Many people crave black-and-white moral clarity, expecting a clear threshold: before a certain age, it’s fine to kill, and after that, it’s absolutely wrong. But this approach is flawed because human cognitive development is gradual, not instantaneous. An infant’s intrinsic value slowly increases as it grows, as its capacity for experiencing pleasure and pain strengthens. Therefore, a reasonable judgment is that the older an infant gets, the more immoral it is to kill it.
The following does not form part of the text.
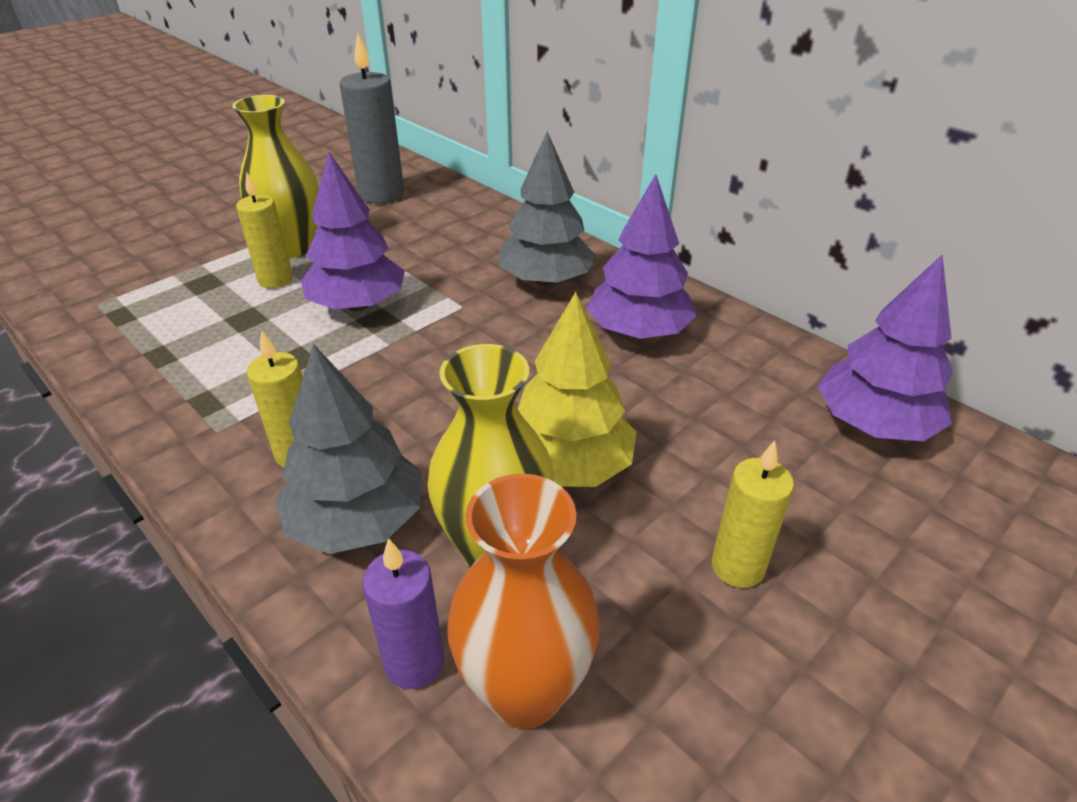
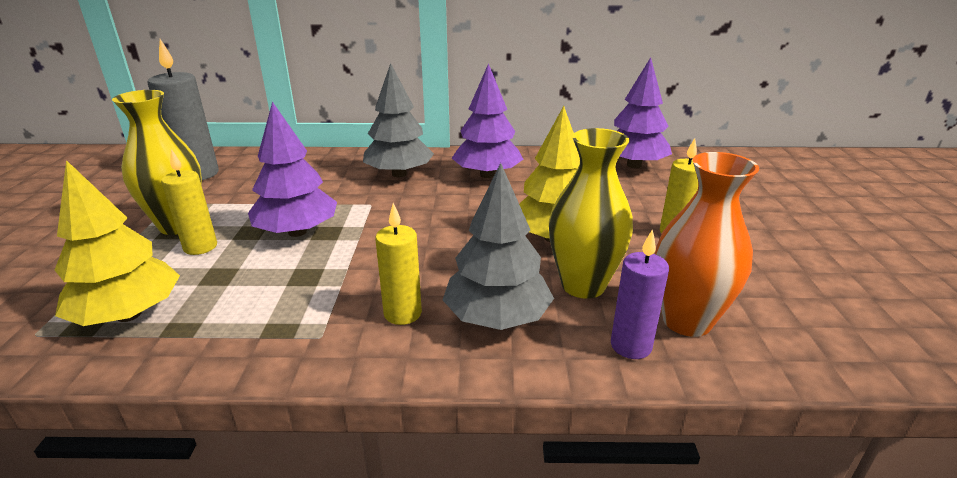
camera: 45 degrees left, 10 degrees down
none -> yellow tree [55,160,180,326]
In summary, this is my utilitarian argument for why abortion is moral. Of course, there are many other justifications for abortion, such as Kantian rationality, relational ethics, or the expectation of a future life, but I personally do not find them as compelling as utilitarianism.

Six final points:

  1. While fetuses and infants may lack intrinsic value, they can have extrinsic value—their parents, for instance, might suffer greatly from their death. This factor should be indirectly considered, though it is a separate issue.
  2. Morality and law are related but not identical. While an infant’s moral value gradually increases, the law cannot afford such ambiguity. Legal rules must be clear-cut, which is why laws typically prohibit killing from birth onward. This simplification is both necessary and reasonable.
  3. Some pro-lifers, such as the lady at the booth in the photo, who I debated with, insist that life begins at conception, which makes all stages of abortion wrong.  No else distinctions are necessary. This position avoids some philosophical complexities, but has its own problem. It is estimated that 40% of fertilized eggs did not make it to implantation, and about 40% of implanted eggs were miscarried and fail to be born. Therefore, when a couple decides to be pregnant, they are inviting a 50% of chance to create a human and let it die, which is technically manslaughter (unintentional homicide) or at least a failure to perserve someone’s life. Think about the moral implications of that—-to be pregnant, you need to voluntarily and consciously kill 0.5 person. Is getting pregnant itself even moral? That 0.5 person would not die (because it would have never existed) if you don’t get pregant, but for your own motives, you let it die anyways. Plus, similarily, a man nutting on some menstrual blood should probably be first-degree murder or manslaughter.
  4. Some will realize that the arguments put forth in this article “overkill.” Because if abortion is okay as long as it does not create suffering, then killing an adult and sentinent human will not be wrong under the same condition. Well, yeah, think about it, why is death a bad thing to begin with? Empirically, people fear death, so they made rules against killing, but death itself is not instrinsically bad or immoral, we all end up having it. Fear of death is possibly a survivorship bias—-you are asking live people whether they want death, but you can’t survey the dead people on the other side! However, there can be more derivative/extrinsic moral and legal reasons against adult homicide.
  5. If humans are intrinsically valuable only because of their sentience (ability to feel pleasure or pain), then isn’t the really intrinsically valuable thing actually the pleasure, rather than the humans? I will say yes, I am with the “happiness containers” view, which says that sentinent beings are only valuable for their ability and reality of experiencing pleasure.
  6. By the same logic, non-human animals capable of perception also have value—and a healthy adult pig clearly has more value than a newborn human infant.